Ewing sarcoma is an aggressive pediatric cancer that has remained refractory to current therapeutics. Immunotherapy has been unsuccessful in Ewing sarcoma, largely due to poor understanding of how its immune tumor microenvironment is regulated. We recently demonstrated that ubiquitin-specific protease 6 (USP6) can remodel the Ewing sarcoma immune landscape to engender an antitumorigenic tumor microenvironment.
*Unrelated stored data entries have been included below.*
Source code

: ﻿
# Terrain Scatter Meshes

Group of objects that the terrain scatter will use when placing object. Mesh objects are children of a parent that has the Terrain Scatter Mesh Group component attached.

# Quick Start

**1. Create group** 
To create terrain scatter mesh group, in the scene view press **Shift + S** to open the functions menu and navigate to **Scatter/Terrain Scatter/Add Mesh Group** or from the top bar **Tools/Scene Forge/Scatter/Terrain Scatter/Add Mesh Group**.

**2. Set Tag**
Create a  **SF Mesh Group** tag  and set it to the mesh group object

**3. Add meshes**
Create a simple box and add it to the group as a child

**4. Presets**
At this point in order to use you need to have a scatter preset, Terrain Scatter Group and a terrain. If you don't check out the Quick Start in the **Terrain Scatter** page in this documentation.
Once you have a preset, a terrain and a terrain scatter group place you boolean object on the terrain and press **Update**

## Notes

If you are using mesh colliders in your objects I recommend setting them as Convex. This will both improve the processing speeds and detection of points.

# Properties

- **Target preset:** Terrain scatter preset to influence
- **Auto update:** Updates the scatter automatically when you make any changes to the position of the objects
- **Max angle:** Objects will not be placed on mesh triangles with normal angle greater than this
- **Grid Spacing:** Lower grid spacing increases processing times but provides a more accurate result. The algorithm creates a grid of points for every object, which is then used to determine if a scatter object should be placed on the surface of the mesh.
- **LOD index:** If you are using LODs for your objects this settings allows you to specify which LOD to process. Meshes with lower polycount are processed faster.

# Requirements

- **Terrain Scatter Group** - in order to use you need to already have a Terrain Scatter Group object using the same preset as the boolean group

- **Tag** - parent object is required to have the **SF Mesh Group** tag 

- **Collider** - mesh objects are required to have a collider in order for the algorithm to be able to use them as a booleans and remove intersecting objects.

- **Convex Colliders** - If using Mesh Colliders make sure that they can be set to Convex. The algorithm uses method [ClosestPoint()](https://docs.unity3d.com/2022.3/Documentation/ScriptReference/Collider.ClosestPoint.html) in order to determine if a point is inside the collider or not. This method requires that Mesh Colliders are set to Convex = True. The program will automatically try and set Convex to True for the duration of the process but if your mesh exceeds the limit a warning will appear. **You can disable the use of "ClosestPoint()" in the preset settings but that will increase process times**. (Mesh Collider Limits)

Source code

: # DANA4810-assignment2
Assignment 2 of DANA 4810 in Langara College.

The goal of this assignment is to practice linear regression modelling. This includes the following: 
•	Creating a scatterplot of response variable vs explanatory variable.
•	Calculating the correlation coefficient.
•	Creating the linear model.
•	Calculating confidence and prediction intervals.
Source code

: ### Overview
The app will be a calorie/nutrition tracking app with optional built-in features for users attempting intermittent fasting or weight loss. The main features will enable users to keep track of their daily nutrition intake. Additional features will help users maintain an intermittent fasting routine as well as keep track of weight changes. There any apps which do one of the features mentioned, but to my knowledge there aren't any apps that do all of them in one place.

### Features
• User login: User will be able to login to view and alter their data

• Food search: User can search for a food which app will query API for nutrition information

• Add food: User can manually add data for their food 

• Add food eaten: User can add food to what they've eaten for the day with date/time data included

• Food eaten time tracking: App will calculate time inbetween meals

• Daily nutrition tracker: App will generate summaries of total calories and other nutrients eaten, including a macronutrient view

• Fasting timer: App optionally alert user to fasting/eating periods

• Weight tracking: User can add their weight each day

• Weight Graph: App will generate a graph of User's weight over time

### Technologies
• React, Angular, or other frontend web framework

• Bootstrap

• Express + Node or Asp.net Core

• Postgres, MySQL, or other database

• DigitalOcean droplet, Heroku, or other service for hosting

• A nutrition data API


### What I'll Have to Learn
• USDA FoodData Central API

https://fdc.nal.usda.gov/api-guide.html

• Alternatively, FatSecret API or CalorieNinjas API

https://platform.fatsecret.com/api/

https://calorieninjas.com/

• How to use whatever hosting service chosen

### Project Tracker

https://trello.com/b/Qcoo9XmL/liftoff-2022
USP6 expression in Ewing sarcoma cells enhances surface expression of immunostimulatory ligands and receptors and induces production of multiple chemokines, driving recruitment and activation of tumor-suppressive immune lineages, including NK cells. We sought to harness this multifaceted immunostimulatory function into a novel therapeutic by delivering in vitro transcribed USP6 mRNA via ionizable lipid nanoparticles (LNP). Treatment of Ewing sarcoma cells with USP6 mRNA in vitro is capable of inducing the aforementioned antitumorigenic and immunostimulatory responses. In addition, USP6 mRNA–treated Ewing sarcoma cells elicit cytolytic activation of primary human CD8+ and CD4+ T lymphocytes and NK cells in vitro. Intratumoral delivery of USP6 mRNA LNPs suppresses growth of Ewing sarcoma xenografts, coincident with increased immune infiltration and activation. We further demonstrate that USP6 mRNA is capable of igniting an immunostimulatory program in other cancer types (including acute myeloid leukemia, melanoma, prostate cancer, head and neck cancer, and osteosarcoma) in vitro and suppressing acute myeloid leukemia xenograft growth in vivo. Treatment with USP6 mRNA LNPs was well-tolerated, with no observed gross toxicity. Together, these preclinical studies provide proof-of-concept for the immunogenic and antitumorigenic efficacy of USP6 mRNA LNPs and support its promise as a novel immunotherapeutic in diverse cancer types.